Phú Cường is a commune in Đồng Tháp province, Vietnam. It is one of 102 communes and wards in the province following the 2025 reorganization.

==Geography==
Phú Cường commune has the following geographical location:

- To the east, it borders Phương Thịnh commune, Trường Xuân commune and Tây Ninh province.
- To the south, it borders Bình Thành commune, Phong Mỹ commune, and Thanh Bình commune.
- To the west, it borders Tràm Chim commune.
- To the north, it borders An Phước commune.

==History==
Prior to 2025, Phú Cường commune comprised Phú Cường and Hòa Bình communes (belonging to Tam Nông district) and a part of Gáo Giồng commune (belonging to Cao Lãnh district), all belonging to Đồng Tháp province.

On June 12, 2025, the National Assembly of Vietnam issued Resolution No. 202/2025/QH15 on the reorganization of provincial-level administrative units. Accordingly:

- Đồng Tháp province was established by merging the entire area and population of Đồng Tháp province and Tiền Giang province.

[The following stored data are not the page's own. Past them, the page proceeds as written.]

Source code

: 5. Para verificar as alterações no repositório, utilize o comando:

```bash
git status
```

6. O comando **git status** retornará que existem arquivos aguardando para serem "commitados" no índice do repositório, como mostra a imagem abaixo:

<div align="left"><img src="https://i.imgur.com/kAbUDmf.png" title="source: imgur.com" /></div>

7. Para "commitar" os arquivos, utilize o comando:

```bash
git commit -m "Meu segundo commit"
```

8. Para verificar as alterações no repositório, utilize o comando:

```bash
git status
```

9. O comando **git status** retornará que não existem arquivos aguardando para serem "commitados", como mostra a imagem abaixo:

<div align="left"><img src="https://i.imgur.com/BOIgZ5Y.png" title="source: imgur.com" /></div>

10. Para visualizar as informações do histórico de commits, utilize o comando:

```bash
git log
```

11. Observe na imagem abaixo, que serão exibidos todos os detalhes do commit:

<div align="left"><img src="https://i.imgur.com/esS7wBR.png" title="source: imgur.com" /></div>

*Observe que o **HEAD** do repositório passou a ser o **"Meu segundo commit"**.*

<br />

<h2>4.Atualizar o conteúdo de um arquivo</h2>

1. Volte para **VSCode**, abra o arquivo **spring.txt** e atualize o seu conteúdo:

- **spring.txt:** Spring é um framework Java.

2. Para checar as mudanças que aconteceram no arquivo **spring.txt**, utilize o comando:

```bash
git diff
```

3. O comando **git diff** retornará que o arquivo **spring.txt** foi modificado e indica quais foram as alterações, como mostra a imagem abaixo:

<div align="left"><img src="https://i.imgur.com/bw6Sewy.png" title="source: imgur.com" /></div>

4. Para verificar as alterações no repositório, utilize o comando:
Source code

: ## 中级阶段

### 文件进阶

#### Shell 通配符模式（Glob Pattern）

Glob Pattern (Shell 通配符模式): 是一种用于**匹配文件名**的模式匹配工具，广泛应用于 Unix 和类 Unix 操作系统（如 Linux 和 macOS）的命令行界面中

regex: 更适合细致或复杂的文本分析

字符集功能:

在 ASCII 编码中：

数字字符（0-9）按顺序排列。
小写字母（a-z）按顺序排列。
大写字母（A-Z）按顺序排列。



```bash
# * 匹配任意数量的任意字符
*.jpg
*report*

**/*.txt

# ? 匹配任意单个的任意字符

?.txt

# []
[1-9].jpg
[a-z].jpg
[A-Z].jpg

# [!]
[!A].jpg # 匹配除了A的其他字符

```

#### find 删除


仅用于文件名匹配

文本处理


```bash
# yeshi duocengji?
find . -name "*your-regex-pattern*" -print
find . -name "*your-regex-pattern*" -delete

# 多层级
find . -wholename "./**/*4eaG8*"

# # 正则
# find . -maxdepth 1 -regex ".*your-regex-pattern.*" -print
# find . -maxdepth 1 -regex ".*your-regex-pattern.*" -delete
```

On June 16, 2025, the Standing Committee of the National Assembly of Vietnam issued Resolution No. 1663/NQ-UBTVQH15 on the reorganization of commune-level administrative units in Đồng Tháp province. Accordingly:

- Phú Cường commune was established by merging the entire area and population of Phú Cường commune, Hòa Bình commune (formerly part of Tam Nông district), and a part of Gáo Giồng commune (formerly part of Cao Lãnh district).